[patch] glibc-2.15

Zbigniew Luszpinski zbiggy at o2.pl
Sun Apr 15 22:21:45 CEST 2012


> > Hi,
> > 
> > for brave testers: glibc-2.15. Enjoy.
> > As usually I expect someone will test this.
> > 
> > I tested it on 3 32bit lunars - update from 2.14.1.
> > Build clean, reboot clean, lunar fix - clean, nothing was needed to 
> > rebuild. I also implemented support for linux-stable (problem reported 
by 
> > wdp) - this one not tested I do not use linux-stable.
> > 
> > Highlights:
> > * works and builds fine with march=native and other.
> > *if you have recent cpu glibc will use sse2, ssse3 up to sse4.2 and 
avx to 
> > accelerate processing both on 32/64bit. 
> > 
> Bumping glibc and calling it good is not sufficient given the things you 
> tested. Did you actually do a lunar rebuild? Sure in the past this module 
> bump has compiled fine but til you start recompiling installed modules 
> you'll never know just what it will effect. The last bump of this is a 
> good example.
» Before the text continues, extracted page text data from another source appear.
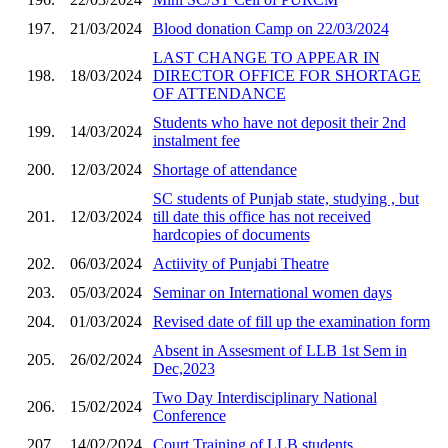
197.
21/03/2024
Blood donation Camp on 22/03/2024
LAST CHANGE TO APPEAR IN
198.
18/03/2024
DIRECTOR OFFICE FOR SHORTAGE
OF ATTENDANCE
Students who have not deposit their 2nd
199.
14/03/2024
instalment fee
200.
12/03/2024
Shortage of attendance
SC students of Punjab state, studying , but
201.
12/03/2024
till date this office has not received
hardcopies of documents
202.
06/03/2024
Actiivity of Punjabi Theatre
203.
05/03/2024
Seminar on International women days
204.
01/03/2024
Revised date of fill up the examination form
Absent in Assesment of LLB 1st Sem in
205.
26/02/2024
Dec,2023
Two Day Interdisciplinary National
206.
15/02/2024
Conference
207.
14/02/2024
Court Training of LLB students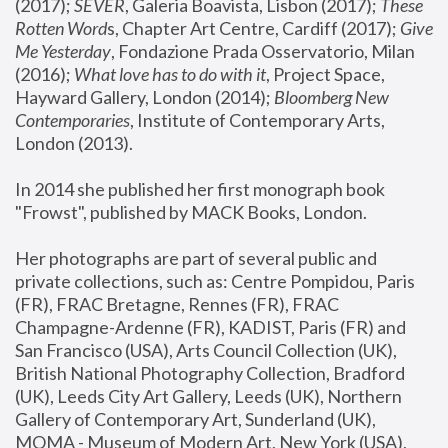
(2017); 
SEVER
, Galeria Boavista, Lisbon (2017); 
These 
Rotten Word
s, Chapter Art Centre, Cardiff (2017); 
Give 
Me Yesterday
, Fondazione Prada Osservatorio, Milan 
(2016);
 What love has to do with it
, Project Space, 
Hayward Gallery, London (2014); 
Bloomberg New 
Contemporaries
, Institute of Contemporary Arts, 
London (2013).
In 2014 she published her first monograph book 
"Frowst", published by MACK Books, London.
Her photographs are part of several public and 
private collections, such as: Centre Pompidou, Paris 
(FR), FRAC Bretagne, Rennes (FR), FRAC 
Champagne-Ardenne (FR), KADIST, Paris (FR) and 
San Francisco (USA), Arts Council Collection (UK), 
British National Photography Collection, Bradford 
(UK), Leeds City Art Gallery, Leeds (UK), Northern 
Gallery of Contemporary Art, Sunderland (UK), 
MOMA - Museum of Modern Art, New York (USA), 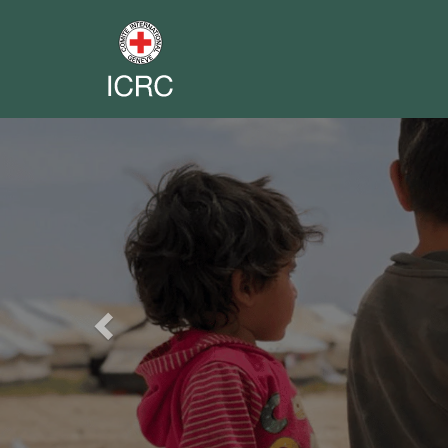
Previous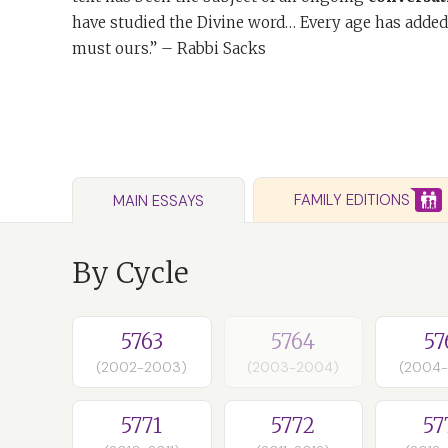
have studied the Divine word… Every age has added
must ours.” – Rabbi Sacks
FAMILY EDITIONS
MAIN ESSAYS
By Cycle
5763
5764
57
(2002-2003)
(2003-2004)
(2004
5771
5772
57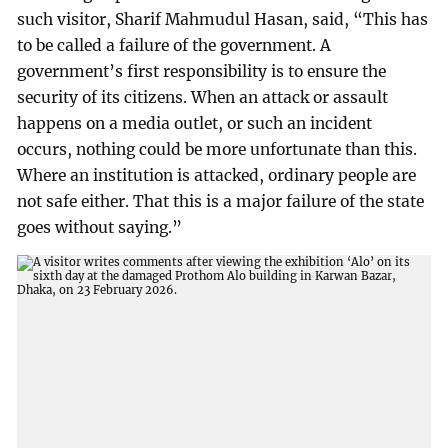
such visitor, Sharif Mahmudul Hasan, said, “This has
to be called a failure of the government. A
government’s first responsibility is to ensure the
security of its citizens. When an attack or assault
happens on a media outlet, or such an incident
occurs, nothing could be more unfortunate than this.
Where an institution is attacked, ordinary people are
not safe either. That this is a major failure of the state
goes without saying.”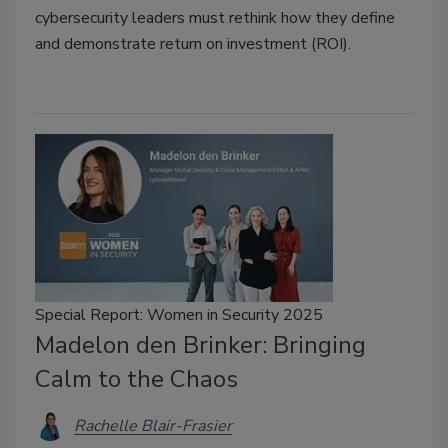
cybersecurity leaders must rethink how they define
and demonstrate return on investment (ROI).
Special Report: Women in Security 2025
Madelon den Brinker: Bringing
Calm to the Chaos
Rachelle Blair-Frasier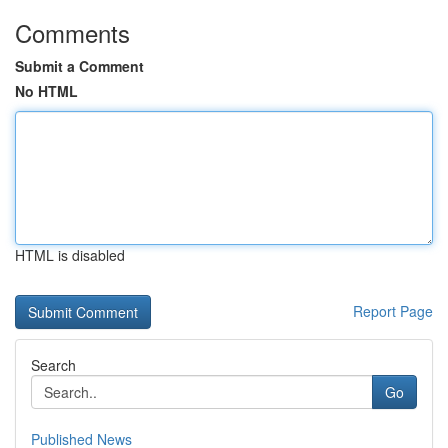
Comments
Submit a Comment
No HTML
HTML is disabled
Report Page
Search
Go
Published News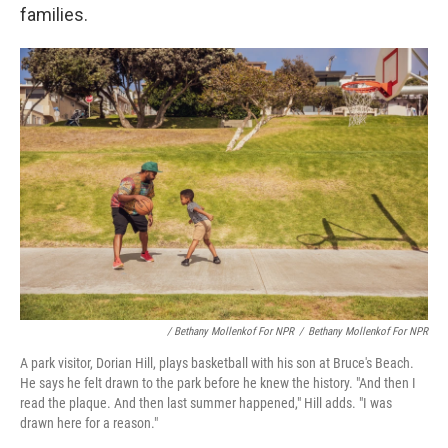
families.
/ Bethany Mollenkof For NPR
/
Bethany Mollenkof For NPR
A park visitor, Dorian Hill, plays basketball with his son at Bruce's Beach.
He says he felt drawn to the park before he knew the history. "And then I
read the plaque. And then last summer happened," Hill adds. "I was
drawn here for a reason."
Why do you think I was adding things like "CFLAGS=" -lm" to 
> a lot of the BUILD files.

It is good for testing (clean build and do not break anything so far on 
KDE Lunar desktop which usually have many modules installed as deps).
That is why I posted what was tested and how many machines.
That is why it is posted here for testing - not commited.

Pushing such 'early access' module to dev ML saves resources and time
because other dev can pick it up instead  of working from base.
Even if they would like to start working from base module always can
diff base with this one and consider my changes.

The Lunar iso is old. When I will find some time will start working on new 
one. Then will do fresh build with new glibc and other base module all 
fresh on iso. Now build, collect and test core modules for such iso 
update. Also post such updates here (glibc/udev/patches for lunar tools) 
so anyone can look and comment. We should release a new iso always when 
new major kernel release appears because with such release new hardware 
support is added. This matters when you install Linux on you new PC - if 
iso is up to date then you have less compatibility gap between iso and 
moonbase. Less effort needed to keep it in sync because newcomers have 
recent codebase when they connect to moonbase for first time. I would like 
to create such up to date developer/experimental isos which could be 
available in parallel to official releases. It could be recommended for 
those who would like to try lunar but can not install it because official 
iso does not support their hardware yet or breaks during lunar update 
because there is too big compatibility gap.

How about recycling former devs as testers? If they do not have time for 
developing maybe they will find time for testing?